SOURCE EXCERPT:
In the early 1990s, regionalization was taking place in many countries in terms of the technological, economic and political levels (Ranga and Etzkowitz, 2013), and empirical success stories such as the Silicon Valley and Route 128 (e.g. Saxenian, 1994) were emphasized. In line with this, research on regional innovation systems (RISs) has taken an interest in the study of specific RISs (e.g., Cooke et al., 1997; Barca et al., 2012; Camagni and Capello, 2013; McAdam et al., 2016). Moreover, a commonality of RIS studies is that close proximity is important for an innovation-based economy, mainly because of specific

knowledge and learning processes that cannot be transferred to other places (Asheim and Isaksen, 2002). In its comprehensive EU 2020 strategy, the European Commission

highlighted that each RIS should be based on the specific knowledge located in a region. The Commission referred to smart specialization as the significance that each region build on its own strengths and knowledge in the context of regional innovation strategies (European Commission, 2012). By implementing this strategy, even peripheral regions should be able to generate regionally based growth (Nordberg, 2015).

The smart specialization strategy advises that each region focuses its resources and efforts on a few restricted areas where it can aim its attention and develop excellence, and thereby be able to compete in the global economy (Carayannis and Rakhmatullin, 2014). In this paper, we focus on the smart specialization initiative of Robotdalen1, a non-profit organization that has been acknowledged for it great performance in the RIS of Mälardalen in Sweden (Cooke et al., 2010). The goal of Robotdalen is to create a regional center for robotics with national and eventually international competitiveness in the technology sector of robotics. This paper aims to understand the dynamic interactions of the smart specialization strategy in relation to the RIS.

Nordberg (2015) states that the smart specialization guide involves implementing innovation systems as a collective endeavor based on the quadruple helix concept. So far, however, most research on RISs has focused on key actors in the regions, often taking a triple helix approach which emphasizes the roles of 1) academia, 2) regional government and 3) industry and their joint collaborations (Etzkowitz and Leydesdorff, 2000; Dzisah and Etzkowitz, 2008; Ranga and Etzkowitz, 2013; Strand et al., 2016). Even though the triple helix theory has been used for two decades for analyzing innovation and innovation policy (Etzkowitz and Leydesdorff, 1995), it has also been criticized for not producing expected results (Miller et al., 2016). In relation to this, dynamic interactions, the activities and potential synergies have recently been stressed as important features in a RIS (Edquist, 2011; McAdam et al., 2012). Specifically, Leydesdorff (2012) highlights that an important aspect is to find out under what

circumstances expanded interactions can be anticipated to contribute to increased synergies. These calls for additional RIS features suggest the need to go beyond the triple helix model to an approach of additional features called the quadruple helix, or the n-tuple, to enhance our understanding of RISs (McAdam et al., 2012; Leydesdorff, 2012; Lew et al., 2016). The fourth dimension is often described as the end user, customer or community (Carayannis and Campbell, 2009; Miller et al., 2016).

TASK DETAILS: Reproduce the passage on regional innovation systems between "highlighted that each" and "growth (Nordberg, 2015).", inclusive, replacing "peripheral" with "remote".

RECORDS SHOWN:
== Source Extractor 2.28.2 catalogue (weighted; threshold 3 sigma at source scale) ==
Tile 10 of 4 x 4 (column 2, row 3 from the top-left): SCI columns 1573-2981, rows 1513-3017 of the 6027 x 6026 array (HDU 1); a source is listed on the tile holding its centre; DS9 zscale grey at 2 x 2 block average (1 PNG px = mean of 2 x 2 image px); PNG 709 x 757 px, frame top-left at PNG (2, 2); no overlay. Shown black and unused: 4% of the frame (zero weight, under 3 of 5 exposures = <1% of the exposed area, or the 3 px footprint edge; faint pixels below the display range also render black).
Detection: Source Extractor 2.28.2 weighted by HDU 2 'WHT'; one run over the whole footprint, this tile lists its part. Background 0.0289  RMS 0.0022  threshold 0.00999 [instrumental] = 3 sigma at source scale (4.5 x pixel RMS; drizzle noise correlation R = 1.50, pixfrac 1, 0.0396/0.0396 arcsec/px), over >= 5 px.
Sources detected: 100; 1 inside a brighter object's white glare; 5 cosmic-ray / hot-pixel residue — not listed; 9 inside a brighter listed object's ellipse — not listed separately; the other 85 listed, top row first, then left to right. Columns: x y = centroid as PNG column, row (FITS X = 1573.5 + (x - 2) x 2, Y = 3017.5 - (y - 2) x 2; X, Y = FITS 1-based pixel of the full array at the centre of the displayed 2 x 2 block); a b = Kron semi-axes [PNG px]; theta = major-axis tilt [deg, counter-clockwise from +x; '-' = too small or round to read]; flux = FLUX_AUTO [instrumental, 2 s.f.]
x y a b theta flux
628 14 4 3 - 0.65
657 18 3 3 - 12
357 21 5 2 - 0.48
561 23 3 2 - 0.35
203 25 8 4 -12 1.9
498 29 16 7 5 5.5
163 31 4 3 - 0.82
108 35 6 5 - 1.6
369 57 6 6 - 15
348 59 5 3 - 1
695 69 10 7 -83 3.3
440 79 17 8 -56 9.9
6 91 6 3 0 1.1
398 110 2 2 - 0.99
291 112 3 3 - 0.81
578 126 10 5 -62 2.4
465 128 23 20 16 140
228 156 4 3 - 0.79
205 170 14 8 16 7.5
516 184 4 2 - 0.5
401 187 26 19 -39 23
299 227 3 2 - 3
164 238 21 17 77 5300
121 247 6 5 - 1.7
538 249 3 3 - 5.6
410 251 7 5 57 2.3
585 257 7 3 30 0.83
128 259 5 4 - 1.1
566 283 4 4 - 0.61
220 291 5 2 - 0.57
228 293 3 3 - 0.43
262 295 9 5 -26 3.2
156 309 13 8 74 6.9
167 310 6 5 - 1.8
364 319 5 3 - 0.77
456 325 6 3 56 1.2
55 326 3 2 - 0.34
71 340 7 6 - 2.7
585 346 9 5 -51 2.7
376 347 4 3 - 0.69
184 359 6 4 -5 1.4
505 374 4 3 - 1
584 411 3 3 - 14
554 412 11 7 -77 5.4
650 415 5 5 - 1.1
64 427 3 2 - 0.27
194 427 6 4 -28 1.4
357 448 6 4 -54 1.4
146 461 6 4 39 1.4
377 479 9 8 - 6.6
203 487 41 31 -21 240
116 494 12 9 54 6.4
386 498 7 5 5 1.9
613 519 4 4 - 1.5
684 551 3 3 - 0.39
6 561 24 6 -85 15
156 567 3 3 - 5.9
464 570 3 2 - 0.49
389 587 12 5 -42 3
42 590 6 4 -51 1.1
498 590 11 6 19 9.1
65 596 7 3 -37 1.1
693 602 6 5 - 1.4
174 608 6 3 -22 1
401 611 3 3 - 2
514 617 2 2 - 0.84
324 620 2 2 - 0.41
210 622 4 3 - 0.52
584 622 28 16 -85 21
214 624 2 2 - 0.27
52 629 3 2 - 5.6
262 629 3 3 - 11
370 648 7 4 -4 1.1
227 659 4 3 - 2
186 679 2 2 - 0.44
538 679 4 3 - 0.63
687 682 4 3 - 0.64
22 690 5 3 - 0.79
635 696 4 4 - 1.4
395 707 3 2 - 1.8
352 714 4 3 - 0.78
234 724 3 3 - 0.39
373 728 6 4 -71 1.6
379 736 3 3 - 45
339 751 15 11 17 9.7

RESULT OF THE EXERCISE:
highlighted that each RIS should be based on the specific knowledge located in a region. The Commission referred to smart specialization as the significance that each region build on its own strengths and knowledge in the context of regional innovation strategies (European Commission, 2012). By implementing this strategy, even remote regions should be able to generate regionally based growth (Nordberg, 2015).